By anyone’s measure, bioethics is still in its infancy. Bioethicists are seeking to form the foundational principles for their discipline and develop a body of knowledge that represents their expertise. At the same time, bioethicists are debating how best to interact with those who have a vested interest in biomedical affairs.
But in our search for ethical wisdom in the current era, no physician should look longingly to Ancient Greece. No modern practitioner seeks the blessings or insights of Apollo or practices medicine according to principles of Hippocrates. Physicians can address most ethical issues by relying on their own moral character. The complexity of many difficult medical choices is driven by politics and healthcare policy, and not ethics. Those who intentionally violate professional standards and defraud the public have a severe character flaw, which will not be rectified by experts in ethics.
In the final analysis, there are no moral answers; there are only moral questions. The Oracle of Delphi proclaimed there was no man wiser than Socrates. Why? Because Socrates questioned others who had a reputation for wisdom, and unlike them, he did not claim to know what he did not know.
All physicians — and all bioethicists — should take note.

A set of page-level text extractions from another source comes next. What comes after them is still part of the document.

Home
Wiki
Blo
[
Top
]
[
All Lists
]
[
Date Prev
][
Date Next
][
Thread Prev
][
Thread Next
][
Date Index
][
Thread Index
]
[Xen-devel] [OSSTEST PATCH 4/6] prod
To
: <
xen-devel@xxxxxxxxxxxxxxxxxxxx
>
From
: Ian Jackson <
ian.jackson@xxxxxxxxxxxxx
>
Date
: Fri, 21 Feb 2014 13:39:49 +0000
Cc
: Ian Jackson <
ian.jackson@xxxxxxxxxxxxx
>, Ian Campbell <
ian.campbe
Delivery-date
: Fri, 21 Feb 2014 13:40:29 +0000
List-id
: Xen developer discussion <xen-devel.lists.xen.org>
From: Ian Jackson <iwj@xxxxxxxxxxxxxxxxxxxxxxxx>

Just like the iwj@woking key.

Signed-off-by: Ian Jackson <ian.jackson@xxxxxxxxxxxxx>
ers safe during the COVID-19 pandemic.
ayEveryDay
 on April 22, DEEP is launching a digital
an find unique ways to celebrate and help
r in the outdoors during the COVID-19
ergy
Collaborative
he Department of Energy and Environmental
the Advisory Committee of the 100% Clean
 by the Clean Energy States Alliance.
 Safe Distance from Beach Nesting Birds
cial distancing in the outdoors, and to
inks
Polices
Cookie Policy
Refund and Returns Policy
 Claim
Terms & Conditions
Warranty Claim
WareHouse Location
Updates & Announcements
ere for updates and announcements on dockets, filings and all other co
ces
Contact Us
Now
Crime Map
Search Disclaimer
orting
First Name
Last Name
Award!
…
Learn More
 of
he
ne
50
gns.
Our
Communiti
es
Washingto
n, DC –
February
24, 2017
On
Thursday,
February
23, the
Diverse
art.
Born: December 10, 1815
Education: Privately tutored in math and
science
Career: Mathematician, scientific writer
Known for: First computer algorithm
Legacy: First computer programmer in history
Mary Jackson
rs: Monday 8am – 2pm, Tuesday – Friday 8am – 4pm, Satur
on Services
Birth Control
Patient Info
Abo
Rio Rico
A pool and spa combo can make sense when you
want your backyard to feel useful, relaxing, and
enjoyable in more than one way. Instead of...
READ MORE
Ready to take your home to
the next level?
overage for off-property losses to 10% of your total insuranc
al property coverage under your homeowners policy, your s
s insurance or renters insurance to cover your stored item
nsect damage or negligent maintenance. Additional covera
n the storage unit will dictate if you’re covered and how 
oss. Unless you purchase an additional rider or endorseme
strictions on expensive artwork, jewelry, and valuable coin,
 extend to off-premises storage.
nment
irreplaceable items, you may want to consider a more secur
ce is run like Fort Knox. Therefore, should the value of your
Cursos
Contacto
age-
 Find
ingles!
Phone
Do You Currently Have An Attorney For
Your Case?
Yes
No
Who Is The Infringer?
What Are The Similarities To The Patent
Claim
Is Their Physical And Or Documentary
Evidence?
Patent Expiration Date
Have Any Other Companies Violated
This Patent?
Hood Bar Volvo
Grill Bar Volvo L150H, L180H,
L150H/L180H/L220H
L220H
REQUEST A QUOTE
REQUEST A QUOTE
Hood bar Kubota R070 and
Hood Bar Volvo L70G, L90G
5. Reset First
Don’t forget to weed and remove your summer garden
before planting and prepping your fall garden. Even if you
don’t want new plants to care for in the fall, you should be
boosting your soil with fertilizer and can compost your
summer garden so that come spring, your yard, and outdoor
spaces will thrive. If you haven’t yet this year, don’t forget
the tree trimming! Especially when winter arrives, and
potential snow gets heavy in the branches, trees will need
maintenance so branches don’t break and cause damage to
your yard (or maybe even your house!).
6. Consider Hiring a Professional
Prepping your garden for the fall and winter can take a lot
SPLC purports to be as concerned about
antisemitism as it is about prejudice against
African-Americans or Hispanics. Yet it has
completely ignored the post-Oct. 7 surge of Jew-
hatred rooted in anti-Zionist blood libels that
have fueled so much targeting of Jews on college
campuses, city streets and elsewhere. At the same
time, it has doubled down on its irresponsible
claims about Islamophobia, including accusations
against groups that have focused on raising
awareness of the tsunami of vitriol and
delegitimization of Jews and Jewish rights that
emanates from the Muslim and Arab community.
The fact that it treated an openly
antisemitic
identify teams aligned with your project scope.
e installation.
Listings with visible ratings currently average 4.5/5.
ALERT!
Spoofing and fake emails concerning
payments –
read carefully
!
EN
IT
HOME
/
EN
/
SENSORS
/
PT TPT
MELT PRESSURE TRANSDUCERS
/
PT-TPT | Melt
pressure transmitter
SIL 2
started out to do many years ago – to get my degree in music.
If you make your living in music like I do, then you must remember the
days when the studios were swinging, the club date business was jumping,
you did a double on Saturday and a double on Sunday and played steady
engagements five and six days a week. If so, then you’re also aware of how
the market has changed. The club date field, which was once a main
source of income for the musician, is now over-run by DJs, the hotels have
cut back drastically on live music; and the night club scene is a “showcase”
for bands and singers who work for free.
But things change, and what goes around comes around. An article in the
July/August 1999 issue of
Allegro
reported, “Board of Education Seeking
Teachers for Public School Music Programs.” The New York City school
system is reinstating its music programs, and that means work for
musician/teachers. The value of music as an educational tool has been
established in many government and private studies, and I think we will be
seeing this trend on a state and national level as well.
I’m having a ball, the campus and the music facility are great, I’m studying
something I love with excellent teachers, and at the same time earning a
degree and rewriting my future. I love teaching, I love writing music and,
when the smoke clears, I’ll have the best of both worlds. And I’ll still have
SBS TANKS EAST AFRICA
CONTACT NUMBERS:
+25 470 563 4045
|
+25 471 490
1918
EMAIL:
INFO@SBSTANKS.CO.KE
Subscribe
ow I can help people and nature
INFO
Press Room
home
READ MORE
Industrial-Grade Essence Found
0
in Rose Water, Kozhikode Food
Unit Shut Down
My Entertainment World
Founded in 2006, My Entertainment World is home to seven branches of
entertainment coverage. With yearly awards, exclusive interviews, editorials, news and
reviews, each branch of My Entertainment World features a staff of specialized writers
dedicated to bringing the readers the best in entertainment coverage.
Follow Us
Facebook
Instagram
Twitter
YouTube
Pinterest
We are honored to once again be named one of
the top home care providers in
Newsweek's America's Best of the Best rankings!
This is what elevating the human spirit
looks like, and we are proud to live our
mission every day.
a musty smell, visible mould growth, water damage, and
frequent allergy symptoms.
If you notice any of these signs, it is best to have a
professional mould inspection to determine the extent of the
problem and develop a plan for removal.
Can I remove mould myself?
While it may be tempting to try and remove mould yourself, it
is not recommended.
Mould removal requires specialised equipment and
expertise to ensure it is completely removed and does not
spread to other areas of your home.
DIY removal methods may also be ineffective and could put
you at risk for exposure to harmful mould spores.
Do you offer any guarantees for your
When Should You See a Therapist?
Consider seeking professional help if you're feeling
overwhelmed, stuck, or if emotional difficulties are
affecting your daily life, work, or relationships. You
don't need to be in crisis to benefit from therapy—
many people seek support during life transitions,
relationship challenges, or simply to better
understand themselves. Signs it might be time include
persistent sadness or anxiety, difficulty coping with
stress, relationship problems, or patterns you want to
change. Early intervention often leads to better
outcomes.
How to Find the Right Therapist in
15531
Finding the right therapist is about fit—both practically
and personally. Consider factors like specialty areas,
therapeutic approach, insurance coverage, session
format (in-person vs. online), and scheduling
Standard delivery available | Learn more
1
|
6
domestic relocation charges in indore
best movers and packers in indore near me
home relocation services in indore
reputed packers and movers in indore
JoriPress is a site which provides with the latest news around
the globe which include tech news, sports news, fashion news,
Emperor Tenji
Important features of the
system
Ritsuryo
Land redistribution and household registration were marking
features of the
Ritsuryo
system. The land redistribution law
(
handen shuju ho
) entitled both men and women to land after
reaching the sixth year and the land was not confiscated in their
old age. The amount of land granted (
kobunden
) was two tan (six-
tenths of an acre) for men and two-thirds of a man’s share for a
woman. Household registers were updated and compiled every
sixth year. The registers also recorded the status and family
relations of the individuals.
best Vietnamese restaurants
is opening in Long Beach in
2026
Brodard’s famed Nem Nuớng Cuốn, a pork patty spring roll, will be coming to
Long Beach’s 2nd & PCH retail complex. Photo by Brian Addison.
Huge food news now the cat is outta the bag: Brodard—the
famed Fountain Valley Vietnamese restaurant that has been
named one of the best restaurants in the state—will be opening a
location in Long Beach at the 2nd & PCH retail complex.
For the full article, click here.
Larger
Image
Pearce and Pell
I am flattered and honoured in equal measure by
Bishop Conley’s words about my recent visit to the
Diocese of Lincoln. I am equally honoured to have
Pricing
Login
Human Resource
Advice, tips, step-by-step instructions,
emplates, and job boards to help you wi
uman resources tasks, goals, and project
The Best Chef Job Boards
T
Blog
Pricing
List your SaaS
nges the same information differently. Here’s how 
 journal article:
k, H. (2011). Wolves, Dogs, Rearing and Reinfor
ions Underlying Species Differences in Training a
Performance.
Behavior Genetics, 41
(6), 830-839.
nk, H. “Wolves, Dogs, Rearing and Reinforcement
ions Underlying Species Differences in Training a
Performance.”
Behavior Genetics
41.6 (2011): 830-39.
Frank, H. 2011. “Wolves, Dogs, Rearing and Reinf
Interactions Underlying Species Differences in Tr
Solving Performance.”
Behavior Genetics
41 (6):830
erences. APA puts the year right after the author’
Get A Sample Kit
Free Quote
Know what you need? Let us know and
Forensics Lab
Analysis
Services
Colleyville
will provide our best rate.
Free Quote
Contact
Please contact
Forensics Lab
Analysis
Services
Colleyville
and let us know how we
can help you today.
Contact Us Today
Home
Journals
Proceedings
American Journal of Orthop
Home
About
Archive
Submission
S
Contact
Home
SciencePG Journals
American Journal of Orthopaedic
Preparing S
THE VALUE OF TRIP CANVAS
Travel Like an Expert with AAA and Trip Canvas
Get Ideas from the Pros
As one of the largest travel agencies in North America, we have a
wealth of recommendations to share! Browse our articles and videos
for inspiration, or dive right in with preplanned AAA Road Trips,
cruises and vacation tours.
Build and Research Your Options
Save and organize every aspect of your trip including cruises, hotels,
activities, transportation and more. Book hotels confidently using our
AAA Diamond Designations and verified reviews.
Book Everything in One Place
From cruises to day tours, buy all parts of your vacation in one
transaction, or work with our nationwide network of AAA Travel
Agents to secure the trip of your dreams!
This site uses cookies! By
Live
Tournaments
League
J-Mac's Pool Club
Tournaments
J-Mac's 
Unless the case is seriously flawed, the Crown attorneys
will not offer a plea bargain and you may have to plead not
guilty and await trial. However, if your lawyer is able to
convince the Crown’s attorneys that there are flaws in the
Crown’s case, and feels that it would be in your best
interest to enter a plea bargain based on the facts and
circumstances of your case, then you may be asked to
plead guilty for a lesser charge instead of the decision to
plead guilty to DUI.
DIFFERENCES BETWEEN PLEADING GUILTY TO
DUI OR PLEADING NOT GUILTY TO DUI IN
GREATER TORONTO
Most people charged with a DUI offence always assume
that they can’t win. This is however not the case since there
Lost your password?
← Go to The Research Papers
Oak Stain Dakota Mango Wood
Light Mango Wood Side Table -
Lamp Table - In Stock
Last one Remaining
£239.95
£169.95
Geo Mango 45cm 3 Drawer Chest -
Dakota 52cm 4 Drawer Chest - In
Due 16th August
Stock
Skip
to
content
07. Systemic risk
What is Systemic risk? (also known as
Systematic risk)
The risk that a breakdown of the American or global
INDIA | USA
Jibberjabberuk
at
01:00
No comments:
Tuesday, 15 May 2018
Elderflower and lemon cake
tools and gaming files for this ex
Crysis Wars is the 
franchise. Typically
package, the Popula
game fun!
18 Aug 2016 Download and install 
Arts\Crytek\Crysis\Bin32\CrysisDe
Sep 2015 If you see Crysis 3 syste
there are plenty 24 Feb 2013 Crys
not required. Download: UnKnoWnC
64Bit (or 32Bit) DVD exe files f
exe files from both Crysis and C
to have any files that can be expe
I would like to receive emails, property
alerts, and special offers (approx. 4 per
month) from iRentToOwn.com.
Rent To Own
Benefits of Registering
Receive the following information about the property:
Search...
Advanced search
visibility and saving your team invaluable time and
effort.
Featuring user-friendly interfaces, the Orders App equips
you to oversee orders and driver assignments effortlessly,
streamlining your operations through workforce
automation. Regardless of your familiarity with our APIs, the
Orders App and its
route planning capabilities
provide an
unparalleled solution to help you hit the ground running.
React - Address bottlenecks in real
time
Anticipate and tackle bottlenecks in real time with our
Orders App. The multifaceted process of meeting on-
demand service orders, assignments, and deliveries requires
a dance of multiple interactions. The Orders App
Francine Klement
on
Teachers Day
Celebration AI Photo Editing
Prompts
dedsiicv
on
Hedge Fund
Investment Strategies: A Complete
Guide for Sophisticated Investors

During the past 3 years, Packer has consulted for AbbVie, Actavis, Amarin, Amgen, AstraZeneca, Boehringer Ingelheim, Caladrius, Casana, CSL Behring, Cytokinetics, Imara, Lilly, Moderna, Novartis, Reata, Relypsa, and Salamandra. These activities are related to the design and execution of clinical trials for the development of new drugs. He has no current or planned financial relationships related to the development or use of SGLT2 inhibitors or neprilysin inhibition. He does not give presentations to physicians that are sponsored by industry.